Find the line that contains "which instead of". Then set down that line and all the lines after it, to the end of the records, exactly and with nothing added.

*** Opening of Information ***

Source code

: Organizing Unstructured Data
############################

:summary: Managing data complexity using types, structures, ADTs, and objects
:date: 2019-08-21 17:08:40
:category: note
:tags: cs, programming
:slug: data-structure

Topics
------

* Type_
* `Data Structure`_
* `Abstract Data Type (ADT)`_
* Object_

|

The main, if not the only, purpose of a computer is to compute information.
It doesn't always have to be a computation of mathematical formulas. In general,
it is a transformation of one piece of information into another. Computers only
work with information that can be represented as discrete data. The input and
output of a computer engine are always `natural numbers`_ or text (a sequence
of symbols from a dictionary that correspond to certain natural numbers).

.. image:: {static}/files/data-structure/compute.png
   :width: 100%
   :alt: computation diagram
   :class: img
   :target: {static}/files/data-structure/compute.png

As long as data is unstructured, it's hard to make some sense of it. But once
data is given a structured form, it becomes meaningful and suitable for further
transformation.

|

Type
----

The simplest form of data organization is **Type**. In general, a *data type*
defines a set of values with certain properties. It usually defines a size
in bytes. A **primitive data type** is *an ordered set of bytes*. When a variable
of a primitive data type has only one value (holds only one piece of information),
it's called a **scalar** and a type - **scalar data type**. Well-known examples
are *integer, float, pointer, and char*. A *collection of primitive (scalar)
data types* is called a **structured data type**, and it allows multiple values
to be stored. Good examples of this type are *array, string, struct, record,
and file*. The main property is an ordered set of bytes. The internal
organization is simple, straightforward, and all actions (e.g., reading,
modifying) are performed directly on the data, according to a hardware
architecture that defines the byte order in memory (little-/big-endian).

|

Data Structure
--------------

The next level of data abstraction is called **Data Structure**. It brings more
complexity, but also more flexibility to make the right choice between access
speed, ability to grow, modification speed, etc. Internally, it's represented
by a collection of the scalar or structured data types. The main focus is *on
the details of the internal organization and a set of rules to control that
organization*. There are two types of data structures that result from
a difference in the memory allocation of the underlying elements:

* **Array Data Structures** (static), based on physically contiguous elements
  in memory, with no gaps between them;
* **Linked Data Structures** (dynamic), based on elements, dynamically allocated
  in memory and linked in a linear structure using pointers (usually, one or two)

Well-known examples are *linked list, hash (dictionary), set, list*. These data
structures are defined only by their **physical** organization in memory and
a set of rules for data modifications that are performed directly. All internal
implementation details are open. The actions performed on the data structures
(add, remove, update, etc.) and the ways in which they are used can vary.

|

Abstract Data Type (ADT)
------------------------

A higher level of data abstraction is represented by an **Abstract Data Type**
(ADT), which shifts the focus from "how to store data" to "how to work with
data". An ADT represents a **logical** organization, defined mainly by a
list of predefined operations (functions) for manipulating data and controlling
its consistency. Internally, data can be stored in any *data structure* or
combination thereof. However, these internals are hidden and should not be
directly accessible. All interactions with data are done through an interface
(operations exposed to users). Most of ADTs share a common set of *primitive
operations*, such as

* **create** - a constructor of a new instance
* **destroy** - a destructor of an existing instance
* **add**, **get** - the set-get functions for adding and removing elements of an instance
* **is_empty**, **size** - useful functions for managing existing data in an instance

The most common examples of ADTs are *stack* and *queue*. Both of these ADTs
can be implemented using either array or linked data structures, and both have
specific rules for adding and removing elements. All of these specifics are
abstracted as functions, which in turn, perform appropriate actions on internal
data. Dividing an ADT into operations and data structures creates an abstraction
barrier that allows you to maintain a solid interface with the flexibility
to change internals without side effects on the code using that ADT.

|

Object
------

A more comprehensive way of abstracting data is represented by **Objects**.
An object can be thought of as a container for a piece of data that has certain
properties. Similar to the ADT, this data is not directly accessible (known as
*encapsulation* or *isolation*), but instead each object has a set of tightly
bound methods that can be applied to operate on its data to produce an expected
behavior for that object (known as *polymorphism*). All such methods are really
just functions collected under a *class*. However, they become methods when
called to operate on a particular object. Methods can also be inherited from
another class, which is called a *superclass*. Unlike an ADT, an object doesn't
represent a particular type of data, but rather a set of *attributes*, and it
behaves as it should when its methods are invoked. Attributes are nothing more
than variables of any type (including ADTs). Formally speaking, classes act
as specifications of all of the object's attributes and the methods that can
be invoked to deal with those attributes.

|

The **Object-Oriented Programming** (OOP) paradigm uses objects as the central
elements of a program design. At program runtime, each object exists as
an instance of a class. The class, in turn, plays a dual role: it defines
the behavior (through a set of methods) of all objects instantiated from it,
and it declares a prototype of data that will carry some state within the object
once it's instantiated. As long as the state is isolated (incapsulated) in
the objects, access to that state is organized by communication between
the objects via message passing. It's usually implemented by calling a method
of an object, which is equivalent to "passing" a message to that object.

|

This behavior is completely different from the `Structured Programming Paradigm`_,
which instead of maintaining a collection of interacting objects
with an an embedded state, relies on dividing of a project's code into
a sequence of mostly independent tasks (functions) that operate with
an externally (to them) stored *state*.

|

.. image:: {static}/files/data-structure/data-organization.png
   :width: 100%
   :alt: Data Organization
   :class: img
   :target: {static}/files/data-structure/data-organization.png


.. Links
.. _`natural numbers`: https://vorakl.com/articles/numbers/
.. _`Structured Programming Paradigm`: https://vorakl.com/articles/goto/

*** Close of Information ***

# Answer area:
which instead of maintaining a collection of interacting objects
with an an embedded state, relies on dividing of a project's code into
a sequence of mostly independent tasks (functions) that operate with
an externally (to them) stored *state*.

|

.. image:: {static}/files/data-structure/data-organization.png
   :width: 100%
   :alt: Data Organization
   :class: img
   :target: {static}/files/data-structure/data-organization.png


.. Links
.. _`natural numbers`: https://vorakl.com/articles/numbers/
.. _`Structured Programming Paradigm`: https://vorakl.com/articles/goto/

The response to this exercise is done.